The cloud version of iRebal is tightly integrated into TDA’s Veo platform. One of the advantages of this is that iRebal alerts are displayed on the advisor’s TDA Institutional home page. (see screenshot) Clicking on a link displays the list of proposed orders This creates an active task list the advisor can use to manage his work for the day.
Most automated rebalancing programs offer configuration choices that will help minimize the number of trades that are generated and avoid unnecessary transactions. iRebal’s equivalent securities option can help with this. It provides the ability to define one security as equivalent to another. This prevents iRebal from trying to sell a position, even though it is not part of the account model.
One example of how this could be useful is for grandfathering positions. Let’s say you have a model that uses GLD for exposure to commodities and most accounts own some of it. But then you decide that IAU is better, but only want new clients to buy it. You could create an entirely new model for the new clients, which is another model you have to maintain, or you can set the two securities to be equivalent. Once this is done, iRebal doesn’t distinguish between the two and won’t sell any legacy positions. This avoids unnecessary transactions and is a popular feature for advisors who primarily use ETFs, Fava pointed out.
According to Fava, one of the most requested new features was tax loss harvesting, since it can be the most important tool for reducing a client’s tax bill. iRebal will handle tax harvesting through the security master screen and has a lot of intelligence built in to provide a smoother process for the advisor.
The process starts by setting a loss threshold amount as a percentage or in dollars along with a replacement security. iRebal will then search for all positions (or individual tax lots if you’re willing to sell partials) that meet the criteria. Buy orders will be generated for the replacement security for any losing positions that are sold.

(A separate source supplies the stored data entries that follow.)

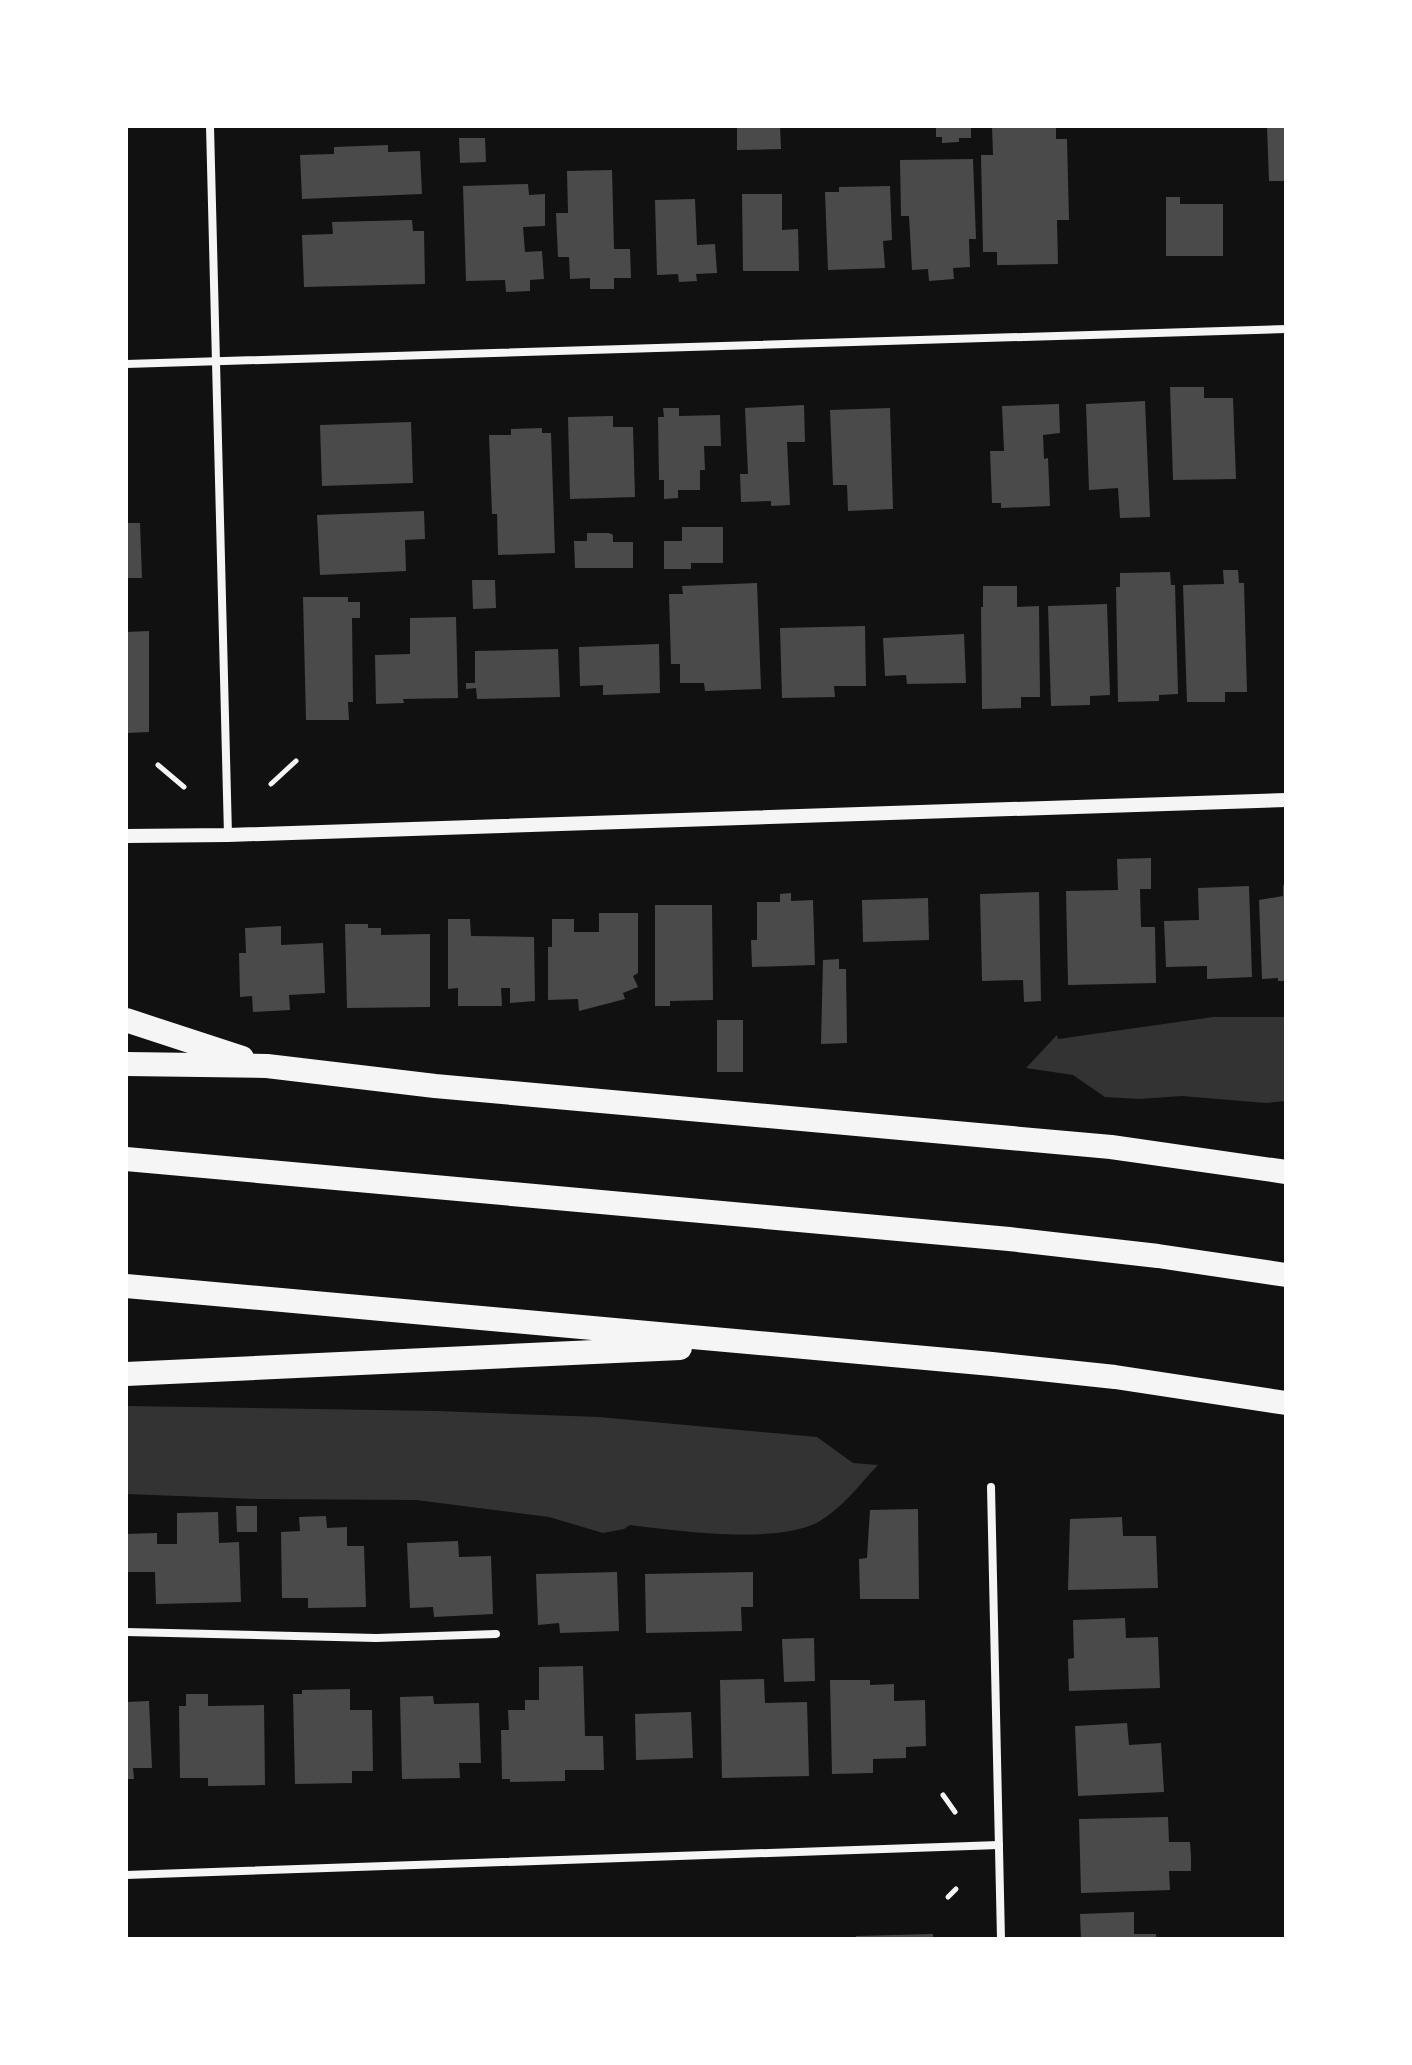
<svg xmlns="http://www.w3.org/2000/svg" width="1412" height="2065" font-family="Helvetica,sans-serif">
<rect width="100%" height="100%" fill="#111"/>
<g fill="#333">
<polygon points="1213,1017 1286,1017 1286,1101 1266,1103 1182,1096 1139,1099 1105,1097 1073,1075 1026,1068 1057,1035 1058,1039"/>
<path d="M126,1406l311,5 162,6 218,20 36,26 25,2c-18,19 -35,42 -58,56 -42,24 -141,10 -190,4l-6,4 -21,4 -54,-16 -133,-17 -157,-1 -133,-5z"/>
</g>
<g fill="#4a4a4a">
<polygon points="737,126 780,126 781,149 737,150"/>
<polygon points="936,126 971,126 971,138 959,138 959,142 942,143 942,137 936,137"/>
<polygon points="992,126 1056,126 1056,139 1067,139 1069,220 1057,220 1058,264 997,265 997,252 983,252 981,155 993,155"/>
<polygon points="1267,126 1286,126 1286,181 1269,181"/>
<polygon points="459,138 485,138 486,162 460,163"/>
<polygon points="388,145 388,152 420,151 422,194 302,199 300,155 334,154 334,147"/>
<polygon points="973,159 976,239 969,239 970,267 953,268 954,279 929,281 928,269 912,270 909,216 901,216 900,160"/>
<polygon points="612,170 614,249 630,249 631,278 614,278 614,289 590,289 590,278 570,279 569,257 558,257 556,213 568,213 567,171"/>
<polygon points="528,184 529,195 545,194 545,226 523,227 525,252 542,251 544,279 530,280 530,291 506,292 505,280 466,281 463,186"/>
<polygon points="890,186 892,240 883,241 885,268 828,270 825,192 839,192 839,187"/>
<polygon points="742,194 782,194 782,230 798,229 799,271 743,271"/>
<polygon points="1166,197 1180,197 1180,204 1223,204 1223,256 1166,256"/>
<polygon points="695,199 697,245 715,244 717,273 696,274 697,281 679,282 678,274 657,275 655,200"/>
<polygon points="412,220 413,231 424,231 425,284 304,287 302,235 333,234 332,222"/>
<polygon points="1170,387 1204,387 1204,398 1233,398 1236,479 1173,480"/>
<polygon points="1145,401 1150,517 1120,518 1118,488 1089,490 1086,404"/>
<polygon points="1059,404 1060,433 1043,435 1044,459 1048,458 1050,506 1001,508 1001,503 992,503 990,451 1004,451 1002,406"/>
<polygon points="804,405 805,442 787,442 790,505 771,506 771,501 741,502 740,474 748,474 745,408"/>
<polygon points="663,408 679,408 679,416 720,415 721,446 704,446 705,470 700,470 700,490 678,490 678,498 664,499 664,480 659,480 658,417 664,417"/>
<polygon points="890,408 893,509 848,511 847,485 833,485 830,410"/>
<polygon points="613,416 613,427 633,427 635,497 570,499 568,417"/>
<polygon points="411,422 413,483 322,486 320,425"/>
<polygon points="542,428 542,433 551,433 555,553 498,555 497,514 492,514 489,435 511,435 511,429"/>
<polygon points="424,511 425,539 405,540 406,571 320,575 317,515"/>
<polygon points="126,523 140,523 142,578 126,578"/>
<polygon points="682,527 723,527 723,563 691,563 691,569 664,569 664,541 682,541"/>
<polygon points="587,533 609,533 613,535 613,542 633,542 633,568 575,568 574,541 587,541"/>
<polygon points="1223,570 1238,570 1239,583 1244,583 1247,692 1225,692 1225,702 1187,702 1183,585 1224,584"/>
<polygon points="1170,572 1171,585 1175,585 1178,694 1159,695 1159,701 1118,702 1116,587 1120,587 1120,573"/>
<polygon points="472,580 495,580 496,608 473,609"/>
<polygon points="757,583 761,689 705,691 704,683 680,683 680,664 671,664 669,594 683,594 682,586"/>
<polygon points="983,586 1017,586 1017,607 1039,606 1040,697 1021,697 1021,708 982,709 981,607 983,607"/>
<polygon points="303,597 348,597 348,602 360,602 360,618 352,618 353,702 348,702 349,720 306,720"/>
<polygon points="1107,604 1110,695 1090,696 1090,705 1051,706 1048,606"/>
<polygon points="456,617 458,698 403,699 404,703 376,704 375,655 410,654 410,618"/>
<polygon points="865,626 866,686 834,686 835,697 782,698 780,628"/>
<polygon points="149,631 149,732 126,733 126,632"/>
<polygon points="964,634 966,683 907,684 906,675 885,676 883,638"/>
<polygon points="659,644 660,693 603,695 603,685 580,686 579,647"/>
<polygon points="558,649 560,697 477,699 476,688 466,689 466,683 475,683 475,651"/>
<polygon points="1151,858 1151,889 1140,889 1141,927 1155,927 1156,983 1068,985 1066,891 1118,890 1117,859"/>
<polygon points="1283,885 1286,885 1286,981 1278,981 1278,978 1262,979 1259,900 1283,896"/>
<polygon points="1249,886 1252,977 1207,979 1207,966 1166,967 1164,921 1199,920 1198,888"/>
<polygon points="1039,892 1041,1001 1024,1002 1023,980 982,981 980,894"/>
<polygon points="791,893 791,901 813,900 815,965 752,967 751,940 757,940 757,902 780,902 780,894"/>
<polygon points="928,898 929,940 863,942 862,900"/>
<polygon points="655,905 712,905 713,1000 670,1001 670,1006 655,1006"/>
<polygon points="599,913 638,913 638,973 633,976 638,987 623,993 625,999 579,1011 578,999 548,1000 548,947 552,947 552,919 574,919 574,932 599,932"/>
<polygon points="448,919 470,919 471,936 534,937 535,1001 510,1003 510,988 501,988 502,1006 458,1006 458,988 448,989"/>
<polygon points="345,924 368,924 368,928 381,928 381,935 430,934 430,1007 347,1008"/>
<polygon points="281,926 281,945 323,943 325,993 289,995 290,1010 253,1012 252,996 240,997 239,953 246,953 245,928"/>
<polygon points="839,959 839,969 846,969 847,1043 821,1044 823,960"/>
<rect x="717" y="1020" width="26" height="52"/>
<polygon points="236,1506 257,1506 257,1532 237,1532"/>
<polygon points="918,1509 919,1599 860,1599 859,1559 867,1558 870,1510"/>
<polygon points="218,1512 219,1543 239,1542 241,1602 156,1604 155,1572 126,1572 126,1534 157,1533 157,1544 177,1544 177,1513"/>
<polygon points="326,1516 327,1528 347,1527 347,1546 364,1546 366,1607 308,1608 308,1598 282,1598 281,1532 300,1531 299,1517"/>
<polygon points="1122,1517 1123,1536 1156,1536 1158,1588 1068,1590 1070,1519"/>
<polygon points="458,1541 459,1557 491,1556 493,1614 434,1617 433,1607 410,1608 407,1543"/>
<polygon points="617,1572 619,1631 560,1633 559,1623 538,1625 536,1574"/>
<polygon points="753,1572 753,1607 741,1607 742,1631 646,1633 645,1574"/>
<polygon points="1125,1618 1126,1638 1158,1637 1160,1688 1069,1691 1068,1659 1074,1658 1073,1620"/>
<polygon points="814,1638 815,1681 784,1682 782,1639"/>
<polygon points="583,1666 585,1736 603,1736 604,1770 565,1770 565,1781 510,1782 510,1779 502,1779 501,1730 509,1730 508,1710 525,1710 525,1700 539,1700 539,1667"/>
<polygon points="764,1679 765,1703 807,1702 809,1776 722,1778 720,1680"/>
<polygon points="830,1680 870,1680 870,1685 894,1684 894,1701 925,1700 926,1746 906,1747 906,1758 873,1759 873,1773 832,1774"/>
<polygon points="350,1689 350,1710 372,1710 373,1771 352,1771 352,1783 295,1784 293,1694 302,1694 302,1690"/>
<polygon points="186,1694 208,1694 208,1706 264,1705 265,1785 208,1786 208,1778 180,1778 179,1706 186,1706"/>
<polygon points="433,1696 434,1704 479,1703 481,1763 459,1763 460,1778 402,1779 400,1697"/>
<polygon points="149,1701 152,1768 133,1768 134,1779 126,1779 126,1702"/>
<polygon points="691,1712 693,1758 636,1760 635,1714"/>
<polygon points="1127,1723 1129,1745 1161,1743 1164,1792 1078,1796 1075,1726"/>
<polygon points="1168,1817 1169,1842 1190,1842 1191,1856 1191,1871 1169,1871 1170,1890 1081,1893 1079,1819"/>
<polygon points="1134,1912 1134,1934 1156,1934 1156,1939 1081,1939 1080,1914"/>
<polygon points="933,1934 933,1939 856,1939 856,1936"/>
</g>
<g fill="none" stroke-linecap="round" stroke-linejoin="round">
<g stroke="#f5f5f5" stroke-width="5">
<polyline points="158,765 184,787"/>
<polyline points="271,784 296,761"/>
<polyline points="943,1795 955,1812"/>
<polyline points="948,1897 956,1889"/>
</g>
<g stroke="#f5f5f5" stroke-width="8">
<polyline points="210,126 228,835"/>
<polyline points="126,364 1286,329"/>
<polyline points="991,1487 1001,1939"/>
<polyline points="126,1632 376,1638 496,1634"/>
<polyline points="126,1875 999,1845"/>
</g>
<polyline stroke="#f5f5f5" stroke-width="14" points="126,836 228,835 1286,800"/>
<g stroke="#f5f5f5" stroke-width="24">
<polyline points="126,1020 242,1058"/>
<polyline points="126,1064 267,1066 435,1086 1111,1147 1286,1172"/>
<polyline points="126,1159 1009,1239 1158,1256 1286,1275"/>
<polyline points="126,1286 992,1364 1115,1377 1286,1403"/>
<polyline points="126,1374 680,1348"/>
</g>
</g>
<rect width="1412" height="2065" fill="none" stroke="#ffffff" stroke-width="256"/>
</svg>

The smarts built into system mean that if you rebalance any of the affected accounts within the wash sale window, iRebal won’t try to sell the replacement securities. After the 30 day window has passed, iRebal will remind you that a rebalance is required for the accounts. It will then swap out the replacement securities with whatever is in the model.
There is a lot of customization that can be done with this product that gives an advisor a lot of flexibility. There is a tax loss prioritization for selecting positions to harvest that selects only short-term losses, only long-term losses or all losses but minimizing the number of trades.
The results of the tax harvest function will display all accounts that were included, how many orders were generated for each and the total estimated long and short-term losses that will be generated. You can review all orders and modify or delete any of them before they are sent for execution.
One feature that I think advisors would find quite useful is what iRebal refers to as Security and Trade Action Notes, but what I would call, “Why did you recommend that trade?” It provides an explanation both for orders generated and reasons why orders were blocked, such as being below minimum trade amounts. Considering how many tasks the average advisor has to go through in the day-to-day management of their practice, this kind of built-in commentary will save hours of calls to the customer support line.
TDA has made significant progress in upgrading the cloud-based version of iRebal. While it is not as customizable as the desktop version, it offers more than enough functionality for independent advisors to manage their book of business. There are around 20 advisors currently using the new version in a Beta test, with the official launch scheduled for sometime in May.
The addition of what I would consider table stakes features like scheduled rebalances, tax harvesting and asset location should be enough for any RIA to consider using iRebal for Veo to manage accounts that are custodied at TDA.